Provide nothing except how many lines of the data contain the word "dass".

[[ RECORD SET, beginning ]]

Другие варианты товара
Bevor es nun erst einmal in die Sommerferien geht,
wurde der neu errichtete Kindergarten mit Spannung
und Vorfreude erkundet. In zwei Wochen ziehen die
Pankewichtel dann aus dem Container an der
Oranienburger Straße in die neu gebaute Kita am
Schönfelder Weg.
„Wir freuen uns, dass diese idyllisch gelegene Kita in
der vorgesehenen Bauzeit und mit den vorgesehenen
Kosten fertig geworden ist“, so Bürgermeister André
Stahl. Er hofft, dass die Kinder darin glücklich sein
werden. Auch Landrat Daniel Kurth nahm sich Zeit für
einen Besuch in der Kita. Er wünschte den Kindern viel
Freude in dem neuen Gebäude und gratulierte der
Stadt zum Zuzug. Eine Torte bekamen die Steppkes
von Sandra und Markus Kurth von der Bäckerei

[[ RECORD SET, end ]]

TASK RESPONSE>
2